(ENTRIES SUPPLIED):
┌──
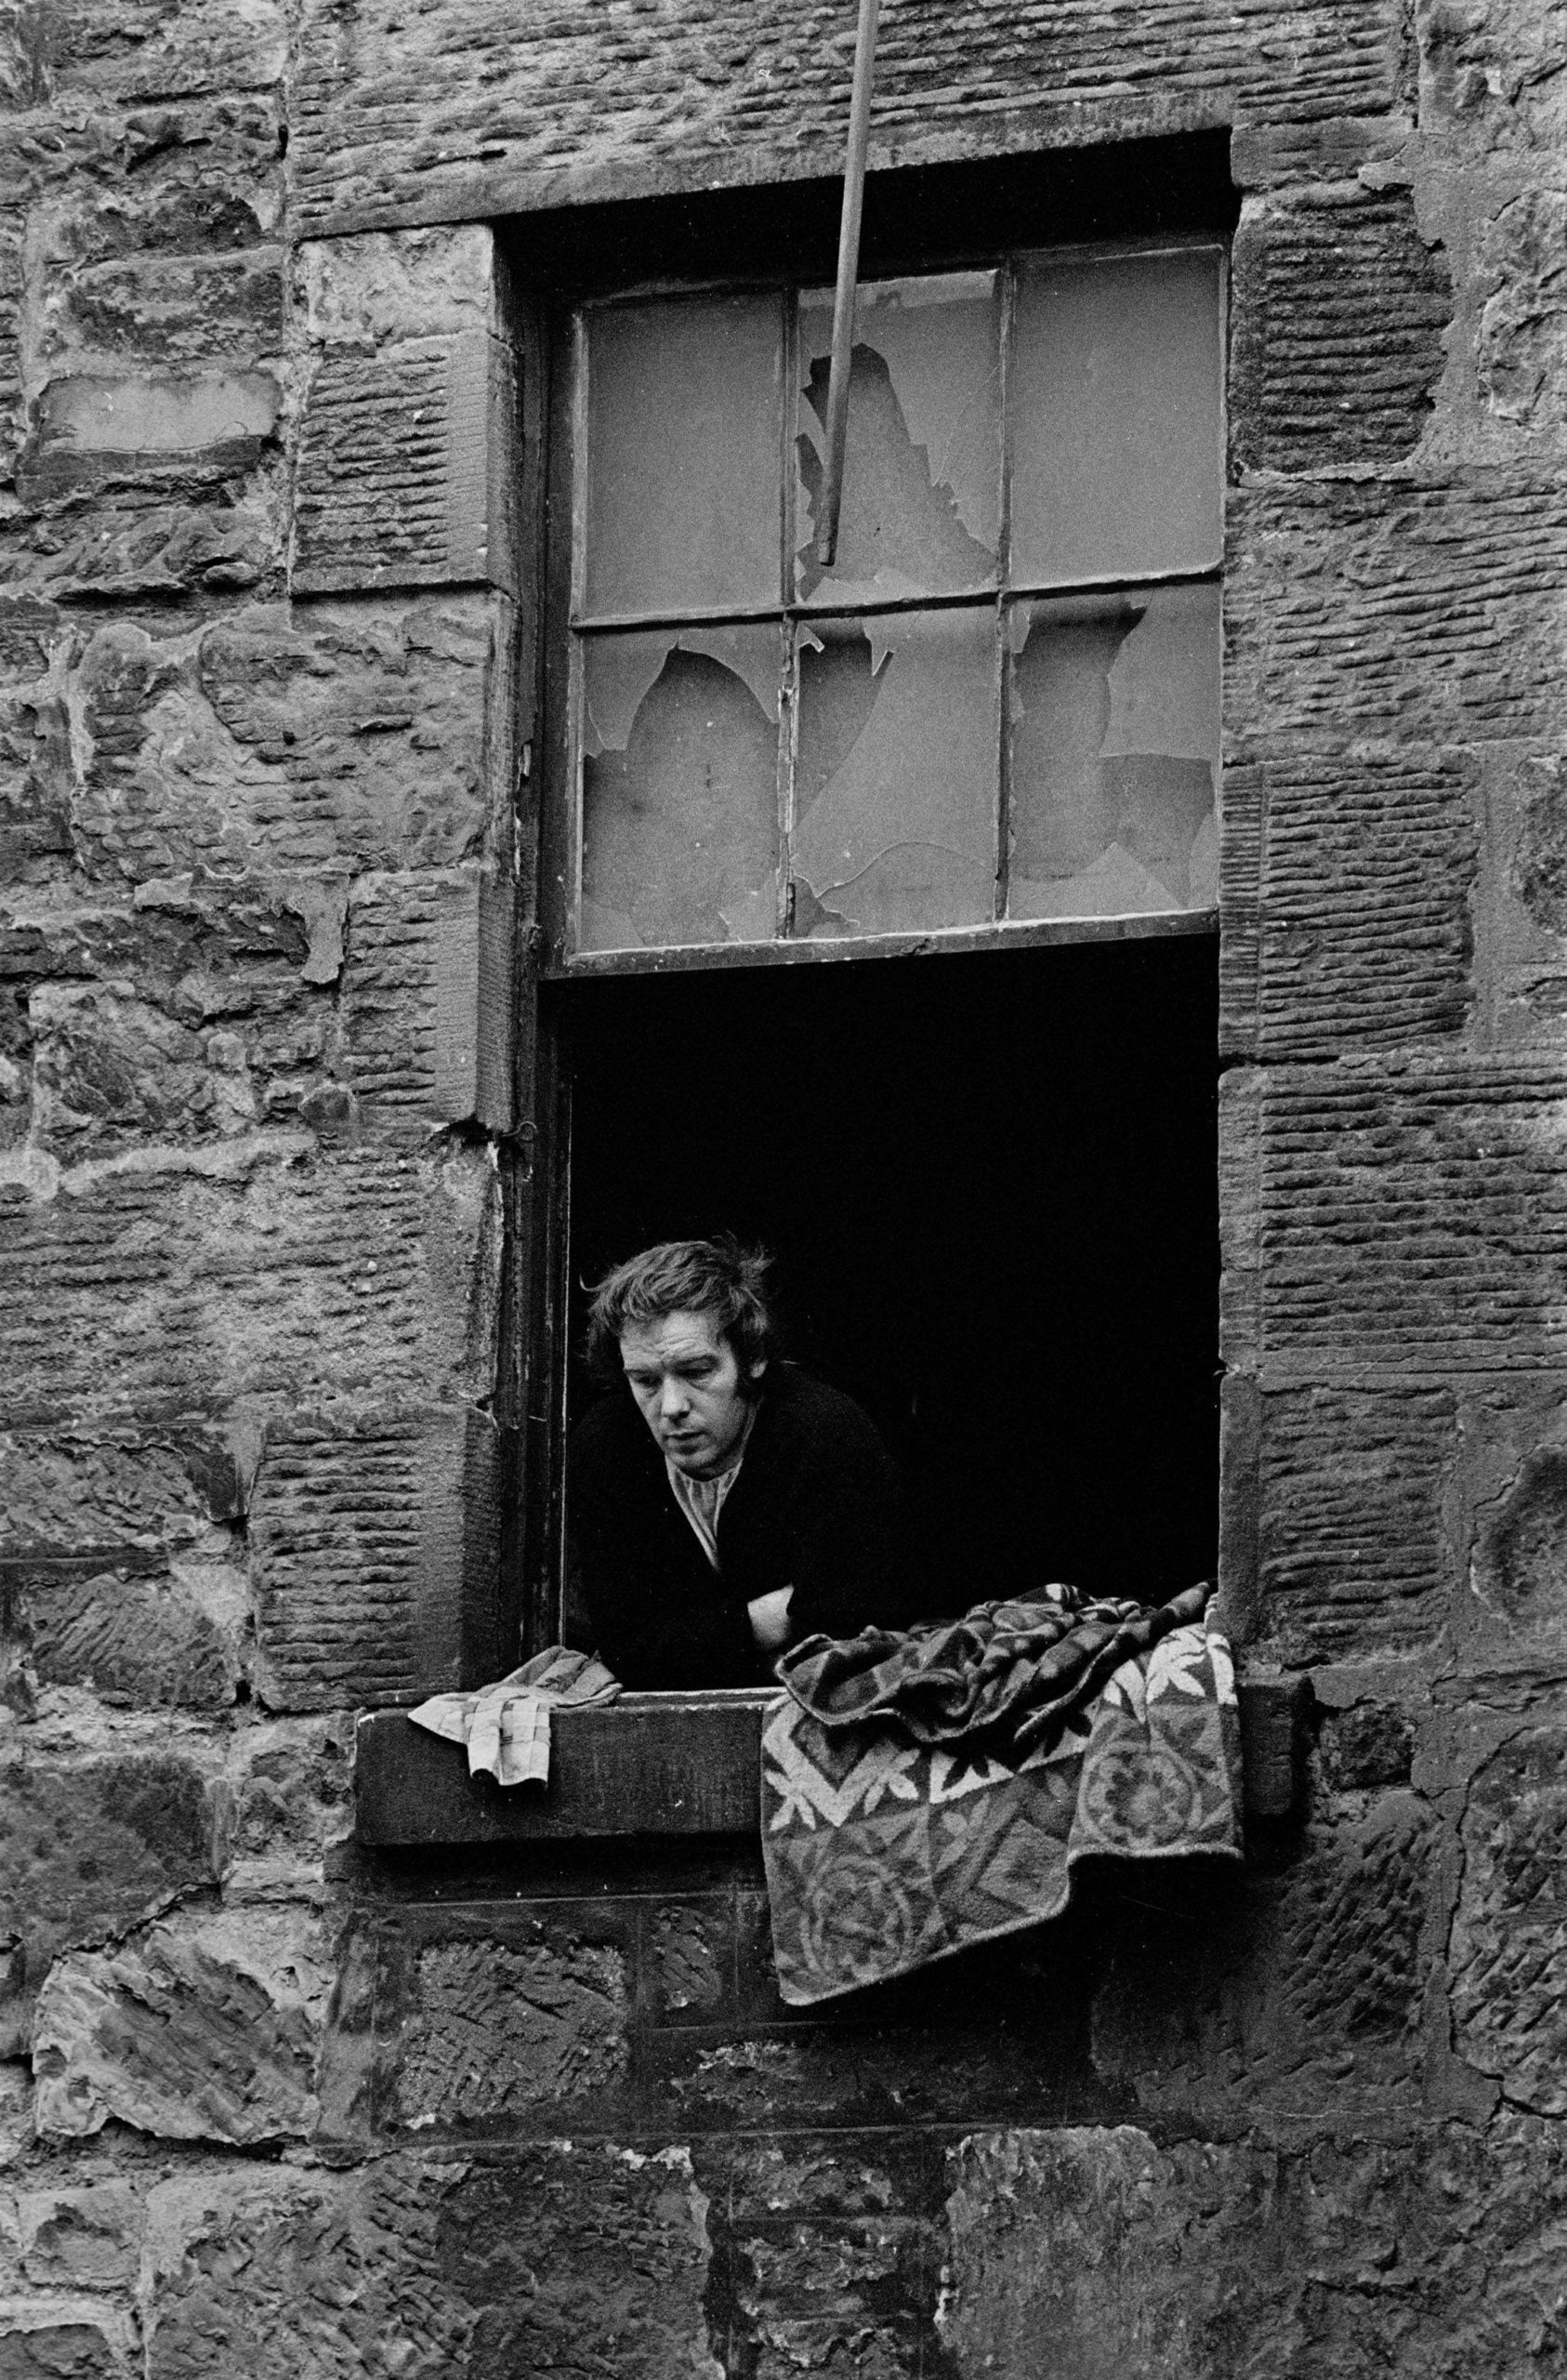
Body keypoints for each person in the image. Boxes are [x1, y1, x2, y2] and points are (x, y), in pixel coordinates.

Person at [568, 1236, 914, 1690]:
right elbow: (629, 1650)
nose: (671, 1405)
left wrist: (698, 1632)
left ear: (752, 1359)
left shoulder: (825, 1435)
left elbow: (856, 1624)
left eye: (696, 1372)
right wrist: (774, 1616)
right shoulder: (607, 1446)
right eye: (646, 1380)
└──
┌──
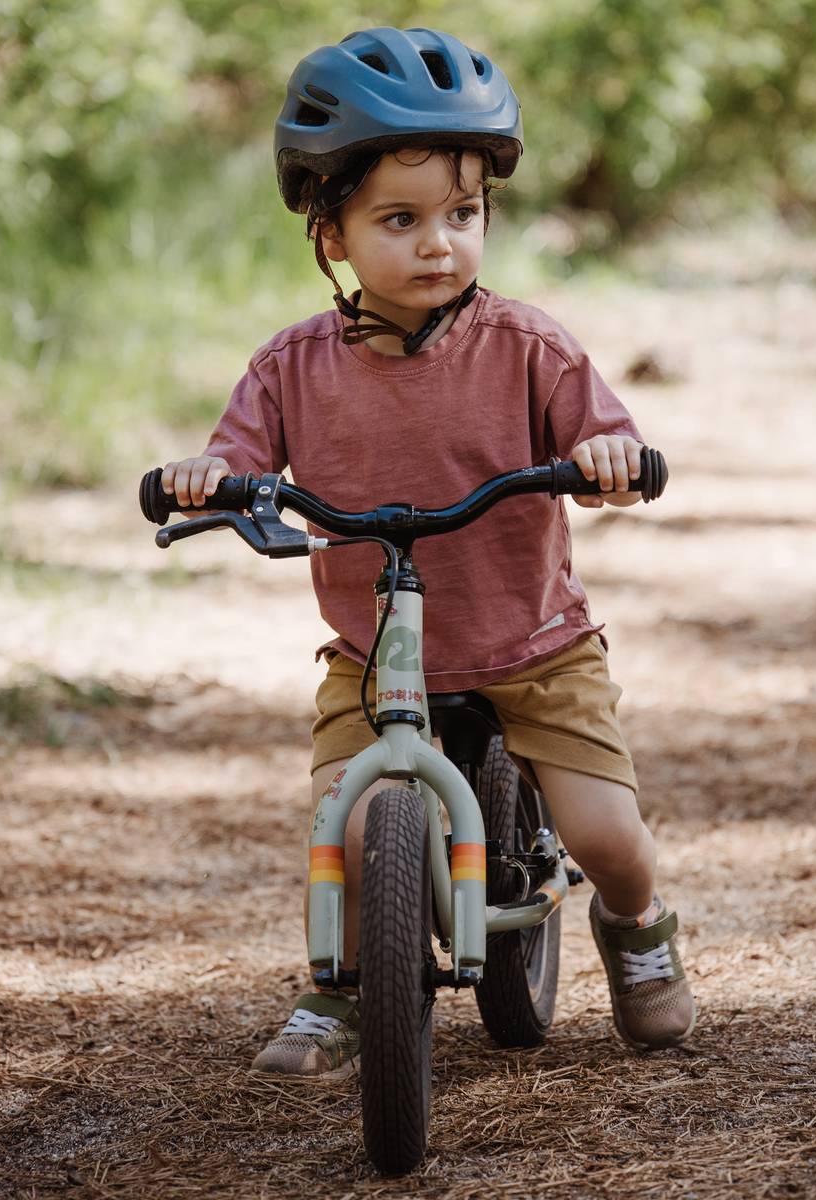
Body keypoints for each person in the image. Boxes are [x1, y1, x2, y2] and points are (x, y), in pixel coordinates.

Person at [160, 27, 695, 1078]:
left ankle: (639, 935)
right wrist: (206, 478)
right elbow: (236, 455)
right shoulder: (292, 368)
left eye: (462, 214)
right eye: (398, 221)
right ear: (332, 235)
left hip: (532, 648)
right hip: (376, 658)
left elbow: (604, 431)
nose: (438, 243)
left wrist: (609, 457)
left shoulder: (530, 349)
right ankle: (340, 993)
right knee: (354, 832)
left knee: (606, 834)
└──
(WORK TASK): Say, as a single number, how many lines of the records hold the word "elbow".

(RESULT OF THIS EXERCISE): 4